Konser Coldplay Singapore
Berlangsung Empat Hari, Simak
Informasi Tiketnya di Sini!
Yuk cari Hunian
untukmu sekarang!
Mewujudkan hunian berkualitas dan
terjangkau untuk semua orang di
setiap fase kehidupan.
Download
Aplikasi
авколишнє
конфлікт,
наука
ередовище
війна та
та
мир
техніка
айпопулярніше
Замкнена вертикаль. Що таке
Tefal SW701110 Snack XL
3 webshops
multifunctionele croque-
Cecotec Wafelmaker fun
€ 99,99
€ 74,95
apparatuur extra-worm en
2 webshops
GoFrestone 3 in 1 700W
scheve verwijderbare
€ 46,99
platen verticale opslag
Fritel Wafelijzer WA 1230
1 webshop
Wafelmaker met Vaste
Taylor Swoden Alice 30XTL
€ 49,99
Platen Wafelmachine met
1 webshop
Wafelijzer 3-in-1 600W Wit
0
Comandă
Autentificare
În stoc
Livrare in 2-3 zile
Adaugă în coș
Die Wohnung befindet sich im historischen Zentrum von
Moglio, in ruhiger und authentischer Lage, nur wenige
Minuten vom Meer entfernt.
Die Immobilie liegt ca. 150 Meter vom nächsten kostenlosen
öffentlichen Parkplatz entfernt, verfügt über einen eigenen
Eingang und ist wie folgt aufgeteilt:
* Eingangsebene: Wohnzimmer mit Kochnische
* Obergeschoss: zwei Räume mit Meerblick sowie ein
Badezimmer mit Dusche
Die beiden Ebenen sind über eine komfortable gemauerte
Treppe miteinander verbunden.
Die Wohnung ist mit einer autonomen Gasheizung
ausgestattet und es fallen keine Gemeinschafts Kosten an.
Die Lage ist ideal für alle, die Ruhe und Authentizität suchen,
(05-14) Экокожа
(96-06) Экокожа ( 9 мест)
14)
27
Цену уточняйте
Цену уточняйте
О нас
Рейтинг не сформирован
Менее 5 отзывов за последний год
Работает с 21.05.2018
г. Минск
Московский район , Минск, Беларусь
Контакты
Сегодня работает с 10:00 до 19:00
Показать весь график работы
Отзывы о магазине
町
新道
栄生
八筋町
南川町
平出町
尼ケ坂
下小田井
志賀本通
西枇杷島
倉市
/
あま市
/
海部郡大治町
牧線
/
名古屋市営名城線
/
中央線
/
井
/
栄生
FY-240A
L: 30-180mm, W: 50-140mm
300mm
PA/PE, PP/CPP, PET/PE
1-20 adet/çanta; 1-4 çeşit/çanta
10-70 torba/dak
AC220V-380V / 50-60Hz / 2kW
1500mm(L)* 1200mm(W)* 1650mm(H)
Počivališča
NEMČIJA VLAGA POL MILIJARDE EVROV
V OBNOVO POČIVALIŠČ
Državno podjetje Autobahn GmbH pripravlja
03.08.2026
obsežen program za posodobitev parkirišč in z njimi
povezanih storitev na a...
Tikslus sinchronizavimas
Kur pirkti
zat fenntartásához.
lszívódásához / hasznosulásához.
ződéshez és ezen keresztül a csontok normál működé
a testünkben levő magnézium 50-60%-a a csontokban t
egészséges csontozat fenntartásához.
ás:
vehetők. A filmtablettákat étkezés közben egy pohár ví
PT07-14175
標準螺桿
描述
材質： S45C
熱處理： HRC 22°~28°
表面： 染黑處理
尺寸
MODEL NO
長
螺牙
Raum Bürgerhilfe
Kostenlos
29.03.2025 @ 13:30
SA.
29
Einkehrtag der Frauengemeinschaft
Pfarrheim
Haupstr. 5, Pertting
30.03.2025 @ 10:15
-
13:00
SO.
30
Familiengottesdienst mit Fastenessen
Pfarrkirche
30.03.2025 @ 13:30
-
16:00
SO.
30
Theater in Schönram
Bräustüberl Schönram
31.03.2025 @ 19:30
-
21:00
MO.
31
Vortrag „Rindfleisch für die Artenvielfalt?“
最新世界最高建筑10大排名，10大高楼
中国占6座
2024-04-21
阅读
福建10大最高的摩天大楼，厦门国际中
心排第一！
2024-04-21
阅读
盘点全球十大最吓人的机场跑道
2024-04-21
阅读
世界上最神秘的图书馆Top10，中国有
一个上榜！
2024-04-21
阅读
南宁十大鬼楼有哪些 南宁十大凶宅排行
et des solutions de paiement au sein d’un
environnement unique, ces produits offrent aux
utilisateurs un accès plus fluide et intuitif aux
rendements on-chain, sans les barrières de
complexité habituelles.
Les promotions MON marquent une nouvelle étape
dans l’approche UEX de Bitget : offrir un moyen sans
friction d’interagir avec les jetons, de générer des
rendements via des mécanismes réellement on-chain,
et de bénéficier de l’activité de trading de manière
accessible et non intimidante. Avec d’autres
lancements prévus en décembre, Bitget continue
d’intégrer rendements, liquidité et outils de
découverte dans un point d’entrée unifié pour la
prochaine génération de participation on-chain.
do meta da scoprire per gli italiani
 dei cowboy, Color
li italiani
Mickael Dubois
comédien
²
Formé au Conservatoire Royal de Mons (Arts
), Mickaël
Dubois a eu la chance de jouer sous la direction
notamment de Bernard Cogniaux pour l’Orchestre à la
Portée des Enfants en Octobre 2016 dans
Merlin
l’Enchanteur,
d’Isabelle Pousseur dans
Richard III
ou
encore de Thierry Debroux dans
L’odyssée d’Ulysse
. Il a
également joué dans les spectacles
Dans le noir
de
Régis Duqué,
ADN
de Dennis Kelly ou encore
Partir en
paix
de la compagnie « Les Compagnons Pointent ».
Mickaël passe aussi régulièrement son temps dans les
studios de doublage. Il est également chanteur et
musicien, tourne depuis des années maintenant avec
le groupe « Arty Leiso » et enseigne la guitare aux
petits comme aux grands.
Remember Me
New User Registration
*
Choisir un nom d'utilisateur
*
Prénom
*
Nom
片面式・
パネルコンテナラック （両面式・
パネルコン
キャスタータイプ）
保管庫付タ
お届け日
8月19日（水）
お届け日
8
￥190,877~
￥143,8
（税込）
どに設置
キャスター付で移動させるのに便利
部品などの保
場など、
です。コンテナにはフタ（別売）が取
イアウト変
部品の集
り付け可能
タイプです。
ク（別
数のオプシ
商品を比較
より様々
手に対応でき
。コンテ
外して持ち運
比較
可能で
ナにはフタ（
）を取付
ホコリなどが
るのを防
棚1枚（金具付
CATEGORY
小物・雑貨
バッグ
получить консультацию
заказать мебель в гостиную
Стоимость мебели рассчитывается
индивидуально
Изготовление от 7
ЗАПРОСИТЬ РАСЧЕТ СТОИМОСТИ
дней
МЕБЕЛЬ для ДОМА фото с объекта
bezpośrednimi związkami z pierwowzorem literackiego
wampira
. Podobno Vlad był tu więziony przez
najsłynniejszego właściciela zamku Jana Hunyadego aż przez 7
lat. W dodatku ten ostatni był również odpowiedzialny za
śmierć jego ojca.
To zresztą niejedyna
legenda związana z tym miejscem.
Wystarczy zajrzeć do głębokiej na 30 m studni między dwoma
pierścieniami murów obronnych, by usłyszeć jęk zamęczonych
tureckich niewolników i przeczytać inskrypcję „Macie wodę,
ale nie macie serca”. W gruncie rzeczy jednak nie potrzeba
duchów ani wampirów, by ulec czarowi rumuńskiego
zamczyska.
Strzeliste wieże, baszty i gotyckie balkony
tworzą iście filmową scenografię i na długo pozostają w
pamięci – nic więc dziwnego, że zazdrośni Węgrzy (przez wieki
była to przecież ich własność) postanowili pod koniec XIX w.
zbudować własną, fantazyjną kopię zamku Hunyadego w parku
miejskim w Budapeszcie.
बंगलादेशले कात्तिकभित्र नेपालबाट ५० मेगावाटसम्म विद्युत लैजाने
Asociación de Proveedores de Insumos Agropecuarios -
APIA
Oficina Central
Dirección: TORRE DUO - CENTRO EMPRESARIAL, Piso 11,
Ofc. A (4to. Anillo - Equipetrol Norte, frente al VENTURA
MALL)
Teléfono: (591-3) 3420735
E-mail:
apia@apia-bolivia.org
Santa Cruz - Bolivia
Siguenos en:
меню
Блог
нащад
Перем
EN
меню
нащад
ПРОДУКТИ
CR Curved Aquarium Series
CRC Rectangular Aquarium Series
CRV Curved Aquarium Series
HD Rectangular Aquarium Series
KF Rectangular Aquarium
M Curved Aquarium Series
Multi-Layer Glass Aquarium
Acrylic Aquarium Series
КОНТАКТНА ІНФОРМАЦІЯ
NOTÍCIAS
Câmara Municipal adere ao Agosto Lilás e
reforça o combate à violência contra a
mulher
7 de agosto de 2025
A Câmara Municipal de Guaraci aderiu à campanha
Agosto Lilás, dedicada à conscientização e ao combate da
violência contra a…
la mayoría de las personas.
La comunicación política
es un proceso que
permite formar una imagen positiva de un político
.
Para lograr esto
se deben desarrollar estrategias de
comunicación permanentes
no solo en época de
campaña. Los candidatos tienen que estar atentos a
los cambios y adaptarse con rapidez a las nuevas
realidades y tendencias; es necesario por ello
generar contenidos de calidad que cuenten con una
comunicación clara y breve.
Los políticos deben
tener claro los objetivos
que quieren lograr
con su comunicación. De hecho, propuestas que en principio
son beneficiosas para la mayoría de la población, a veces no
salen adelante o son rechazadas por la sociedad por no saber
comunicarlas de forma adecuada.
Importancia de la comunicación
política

Required work: Will you transcribe, word for word, everything from the start of the rows down to the line containing "lszívódásához / hasznosulásához.", with both ends included?

Exercise response:
Konser Coldplay Singapore
Berlangsung Empat Hari, Simak
Informasi Tiketnya di Sini!
Yuk cari Hunian
untukmu sekarang!
Mewujudkan hunian berkualitas dan
terjangkau untuk semua orang di
setiap fase kehidupan.
Download
Aplikasi
авколишнє
конфлікт,
наука
ередовище
війна та
та
мир
техніка
айпопулярніше
Замкнена вертикаль. Що таке
Tefal SW701110 Snack XL
3 webshops
multifunctionele croque-
Cecotec Wafelmaker fun
€ 99,99
€ 74,95
apparatuur extra-worm en
2 webshops
GoFrestone 3 in 1 700W
scheve verwijderbare
€ 46,99
platen verticale opslag
Fritel Wafelijzer WA 1230
1 webshop
Wafelmaker met Vaste
Taylor Swoden Alice 30XTL
€ 49,99
Platen Wafelmachine met
1 webshop
Wafelijzer 3-in-1 600W Wit
0
Comandă
Autentificare
În stoc
Livrare in 2-3 zile
Adaugă în coș
Die Wohnung befindet sich im historischen Zentrum von
Moglio, in ruhiger und authentischer Lage, nur wenige
Minuten vom Meer entfernt.
Die Immobilie liegt ca. 150 Meter vom nächsten kostenlosen
öffentlichen Parkplatz entfernt, verfügt über einen eigenen
Eingang und ist wie folgt aufgeteilt:
* Eingangsebene: Wohnzimmer mit Kochnische
* Obergeschoss: zwei Räume mit Meerblick sowie ein
Badezimmer mit Dusche
Die beiden Ebenen sind über eine komfortable gemauerte
Treppe miteinander verbunden.
Die Wohnung ist mit einer autonomen Gasheizung
ausgestattet und es fallen keine Gemeinschafts Kosten an.
Die Lage ist ideal für alle, die Ruhe und Authentizität suchen,
(05-14) Экокожа
(96-06) Экокожа ( 9 мест)
14)
27
Цену уточняйте
Цену уточняйте
О нас
Рейтинг не сформирован
Менее 5 отзывов за последний год
Работает с 21.05.2018
г. Минск
Московский район , Минск, Беларусь
Контакты
Сегодня работает с 10:00 до 19:00
Показать весь график работы
Отзывы о магазине
町
新道
栄生
八筋町
南川町
平出町
尼ケ坂
下小田井
志賀本通
西枇杷島
倉市
/
あま市
/
海部郡大治町
牧線
/
名古屋市営名城線
/
中央線
/
井
/
栄生
FY-240A
L: 30-180mm, W: 50-140mm
300mm
PA/PE, PP/CPP, PET/PE
1-20 adet/çanta; 1-4 çeşit/çanta
10-70 torba/dak
AC220V-380V / 50-60Hz / 2kW
1500mm(L)* 1200mm(W)* 1650mm(H)
Počivališča
NEMČIJA VLAGA POL MILIJARDE EVROV
V OBNOVO POČIVALIŠČ
Državno podjetje Autobahn GmbH pripravlja
03.08.2026
obsežen program za posodobitev parkirišč in z njimi
povezanih storitev na a...
Tikslus sinchronizavimas
Kur pirkti
zat fenntartásához.
lszívódásához / hasznosulásához.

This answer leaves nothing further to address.